=== Section Start ===
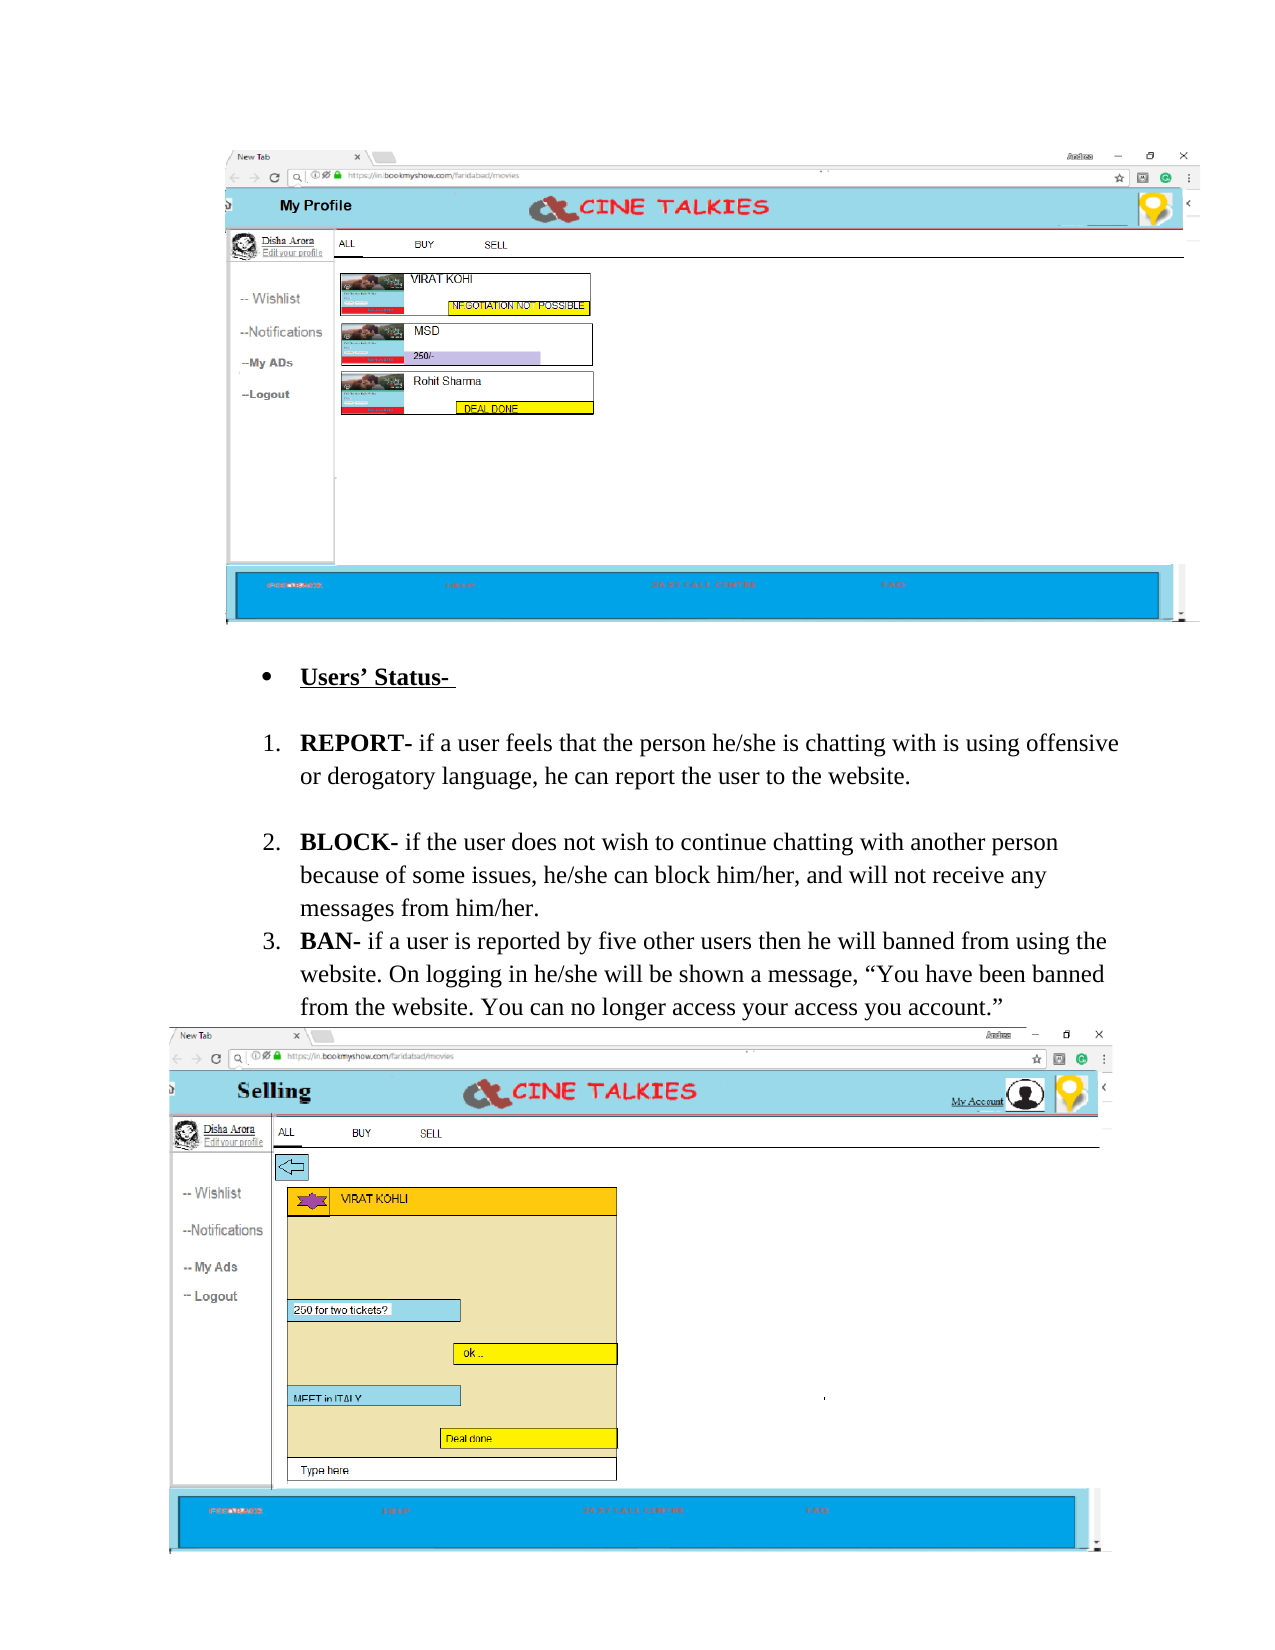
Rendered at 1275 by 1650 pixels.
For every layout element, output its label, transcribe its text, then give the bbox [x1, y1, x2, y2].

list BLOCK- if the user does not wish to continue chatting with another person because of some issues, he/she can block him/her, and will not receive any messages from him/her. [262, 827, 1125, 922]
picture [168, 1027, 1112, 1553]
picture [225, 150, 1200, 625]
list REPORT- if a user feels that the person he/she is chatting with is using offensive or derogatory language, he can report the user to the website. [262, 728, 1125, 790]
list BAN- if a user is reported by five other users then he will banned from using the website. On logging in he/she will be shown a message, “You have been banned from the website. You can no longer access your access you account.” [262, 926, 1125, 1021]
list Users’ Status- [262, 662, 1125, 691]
=== Section End ===
# WHAT NEEDS TO BE DONE:
Please retype all the entries word for word, omitting the pictures.

# OUTPUT OF THE TASK:
Rendered at 1275 by 1650 pixels.
For every layout element, output its label, transcribe its text, then give the bbox [x1, y1, x2, y2].

list BLOCK- if the user does not wish to continue chatting with another person because of some issues, he/she can block him/her, and will not receive any messages from him/her. [262, 827, 1125, 922]
picture [168, 1027, 1112, 1553]
picture [225, 150, 1200, 625]
list REPORT- if a user feels that the person he/she is chatting with is using offensive or derogatory language, he can report the user to the website. [262, 728, 1125, 790]
list BAN- if a user is reported by five other users then he will banned from using the website. On logging in he/she will be shown a message, “You have been banned from the website. You can no longer access your access you account.” [262, 926, 1125, 1021]
list Users’ Status- [262, 662, 1125, 691]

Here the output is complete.